My proposal builds on Bayesian hypothesis testing. Bayesian hypothesis testing makes use of the Bayes factor, which is the likelihood ratio of observing some data D for two competing hypotheses H1 and H2. A Bayes factor larger than 1 counts as evidence in favor of hypothesis H1; a smaller than one Bayes factor counts as evidence in favor of H2.

In classical hypothesis testing, we typically set a threshold for the p-value (say, p<0.01) below which a hypothesis can be rejected. But in the Bayesian framework, no such threshold can be defined as hypothesis rejection/confirmation will depend on the prior probabilities. Prior probabilities (i.e., the probabilities assigned prior to seeing data) are subjective. One person may assign equal probabilities for H1 and H2. Another may think H1 is ten times more likely than H2. And neither can be said to be objectively correct. But the Bayesian method leaves this subjective part out of the equation, allowing anyone to multiply the Bayes factor into their own prior probability ratio to obtain a posterior probability ratio. Depending on how likely you think the hypotheses are, you may require more or less evidence in order to reject one in favor of the other.

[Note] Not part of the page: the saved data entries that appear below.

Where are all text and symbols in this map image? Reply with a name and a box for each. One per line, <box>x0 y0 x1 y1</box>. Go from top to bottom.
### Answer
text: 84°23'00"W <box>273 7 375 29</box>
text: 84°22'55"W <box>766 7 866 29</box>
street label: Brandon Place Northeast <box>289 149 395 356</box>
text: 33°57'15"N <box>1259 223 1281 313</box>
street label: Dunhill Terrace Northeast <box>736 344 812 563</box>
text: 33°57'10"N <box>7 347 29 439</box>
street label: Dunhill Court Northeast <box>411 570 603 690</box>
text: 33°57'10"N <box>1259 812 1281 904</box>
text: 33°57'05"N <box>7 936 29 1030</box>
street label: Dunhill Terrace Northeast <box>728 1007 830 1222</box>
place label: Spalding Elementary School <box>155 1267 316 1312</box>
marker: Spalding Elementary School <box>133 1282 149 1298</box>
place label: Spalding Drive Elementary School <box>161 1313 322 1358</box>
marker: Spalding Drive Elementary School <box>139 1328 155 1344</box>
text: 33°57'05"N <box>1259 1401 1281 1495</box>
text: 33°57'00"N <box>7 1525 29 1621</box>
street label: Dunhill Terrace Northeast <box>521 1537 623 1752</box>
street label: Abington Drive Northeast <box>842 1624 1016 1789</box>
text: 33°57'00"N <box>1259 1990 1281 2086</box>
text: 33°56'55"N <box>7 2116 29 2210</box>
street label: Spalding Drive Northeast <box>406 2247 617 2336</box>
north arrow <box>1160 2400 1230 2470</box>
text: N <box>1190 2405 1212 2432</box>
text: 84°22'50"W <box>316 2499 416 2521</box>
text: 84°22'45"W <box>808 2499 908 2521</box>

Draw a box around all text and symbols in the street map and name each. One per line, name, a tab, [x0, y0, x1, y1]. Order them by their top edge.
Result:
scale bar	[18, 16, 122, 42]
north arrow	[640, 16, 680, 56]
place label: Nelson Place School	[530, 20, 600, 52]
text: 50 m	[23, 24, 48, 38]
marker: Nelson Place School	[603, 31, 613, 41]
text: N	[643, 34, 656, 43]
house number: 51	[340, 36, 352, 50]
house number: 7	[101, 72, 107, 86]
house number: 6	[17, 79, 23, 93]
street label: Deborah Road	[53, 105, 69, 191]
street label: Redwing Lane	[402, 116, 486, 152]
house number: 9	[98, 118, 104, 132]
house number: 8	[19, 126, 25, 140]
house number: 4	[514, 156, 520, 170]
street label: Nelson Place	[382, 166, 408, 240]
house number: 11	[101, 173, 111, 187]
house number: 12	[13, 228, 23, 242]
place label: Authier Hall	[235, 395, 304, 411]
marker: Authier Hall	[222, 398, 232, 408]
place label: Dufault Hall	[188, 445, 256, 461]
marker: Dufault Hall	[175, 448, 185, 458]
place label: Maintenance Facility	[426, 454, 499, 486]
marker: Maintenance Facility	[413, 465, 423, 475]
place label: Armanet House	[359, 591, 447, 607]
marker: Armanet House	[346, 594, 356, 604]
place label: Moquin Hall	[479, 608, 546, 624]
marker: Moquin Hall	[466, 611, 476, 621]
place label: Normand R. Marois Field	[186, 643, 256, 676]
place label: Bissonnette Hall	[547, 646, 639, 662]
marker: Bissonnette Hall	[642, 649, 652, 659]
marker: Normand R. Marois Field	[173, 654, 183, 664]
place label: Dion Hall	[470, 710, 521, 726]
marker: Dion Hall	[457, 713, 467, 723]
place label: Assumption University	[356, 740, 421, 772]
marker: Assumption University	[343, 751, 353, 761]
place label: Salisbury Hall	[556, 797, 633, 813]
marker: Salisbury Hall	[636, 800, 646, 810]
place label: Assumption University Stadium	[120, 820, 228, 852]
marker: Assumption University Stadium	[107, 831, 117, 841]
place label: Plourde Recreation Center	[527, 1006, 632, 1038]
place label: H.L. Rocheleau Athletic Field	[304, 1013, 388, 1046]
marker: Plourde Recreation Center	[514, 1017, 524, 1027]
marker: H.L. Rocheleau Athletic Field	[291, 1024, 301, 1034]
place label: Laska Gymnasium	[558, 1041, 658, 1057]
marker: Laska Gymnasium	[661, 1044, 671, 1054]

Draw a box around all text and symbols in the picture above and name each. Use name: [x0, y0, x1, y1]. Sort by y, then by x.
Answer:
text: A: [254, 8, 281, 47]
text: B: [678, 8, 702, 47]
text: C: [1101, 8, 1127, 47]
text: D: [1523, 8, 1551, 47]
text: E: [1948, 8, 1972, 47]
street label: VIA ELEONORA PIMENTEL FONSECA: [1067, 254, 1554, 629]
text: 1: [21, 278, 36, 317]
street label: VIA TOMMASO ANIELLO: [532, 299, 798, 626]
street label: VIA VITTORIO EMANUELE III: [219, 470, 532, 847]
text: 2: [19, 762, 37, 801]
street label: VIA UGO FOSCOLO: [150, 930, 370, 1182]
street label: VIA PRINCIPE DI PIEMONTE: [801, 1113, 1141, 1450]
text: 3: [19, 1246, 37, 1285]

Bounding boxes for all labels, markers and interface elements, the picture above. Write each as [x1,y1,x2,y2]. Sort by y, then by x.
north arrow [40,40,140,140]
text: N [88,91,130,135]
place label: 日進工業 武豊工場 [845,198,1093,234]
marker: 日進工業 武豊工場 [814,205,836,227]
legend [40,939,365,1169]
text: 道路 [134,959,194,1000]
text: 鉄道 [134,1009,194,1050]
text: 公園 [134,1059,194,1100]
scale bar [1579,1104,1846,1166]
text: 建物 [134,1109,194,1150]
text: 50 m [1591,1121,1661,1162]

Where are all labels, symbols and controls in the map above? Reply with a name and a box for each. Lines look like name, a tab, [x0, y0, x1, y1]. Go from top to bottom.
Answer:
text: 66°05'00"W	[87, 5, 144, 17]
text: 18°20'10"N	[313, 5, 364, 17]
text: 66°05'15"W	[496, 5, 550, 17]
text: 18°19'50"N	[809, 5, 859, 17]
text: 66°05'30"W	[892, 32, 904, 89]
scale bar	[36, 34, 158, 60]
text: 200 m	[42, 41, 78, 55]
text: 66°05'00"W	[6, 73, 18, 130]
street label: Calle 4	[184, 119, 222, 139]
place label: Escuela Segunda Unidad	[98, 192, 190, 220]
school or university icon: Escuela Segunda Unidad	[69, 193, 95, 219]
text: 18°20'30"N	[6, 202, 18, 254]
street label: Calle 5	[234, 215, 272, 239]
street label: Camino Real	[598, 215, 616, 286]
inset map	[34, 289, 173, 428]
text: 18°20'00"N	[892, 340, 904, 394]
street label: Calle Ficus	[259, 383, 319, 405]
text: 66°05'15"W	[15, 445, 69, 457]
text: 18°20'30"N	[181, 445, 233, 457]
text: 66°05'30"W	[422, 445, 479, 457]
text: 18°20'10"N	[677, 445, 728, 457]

    \[ \dfrac{Pr(H_1 | \text{data})}{Pr(H_2 | \text{data})} = \dfrac{Pr(\text{data} | H_1)}{Pr(\text{data} | H_2)} \times \dfrac{Pr(H_1)}{Pr(H_2)} \]

    \[ \text{posterior odds ratio} = \text{Bayes factor} \times \text{prior odds ratio} \]

Let us define ‘evidence‘ as the logarithm of the Bayes factor. The logarithmic scale is much more convenient to work with, as we will quickly see.

    \[ E = \text{(evidence for $H_1$ against $H_2$ given $D$)} = \log_{10}(\text{Bayes factor}) =  \log_{10}(\dfrac{Pr(D | H_1)}{Pr(D | H_2)}) \]

Evidence is a quantity that depends on a particular observation or outcome and relates two hypothesis to one another. It can be positive or negative. For example, one can say Alice’s experimental results provide 3 units of evidence in favor of hypothesis H1 against hypothesis H2, or equivalently, -3 units of evidence in favor of hypothesis H2 against hypothesis H1.

Figure 1: In this example, two hypotheses are being tested against one another. H1 is the hypothesis that the opossum is genetically closer to humpback whales than salmon is. H2 is the hypothesis that salmon is closer to humpback whales than the opossum. The data D that is being used to compare these hypotheses can be some DNA sequencing data, for instance. (The data here isn’t real).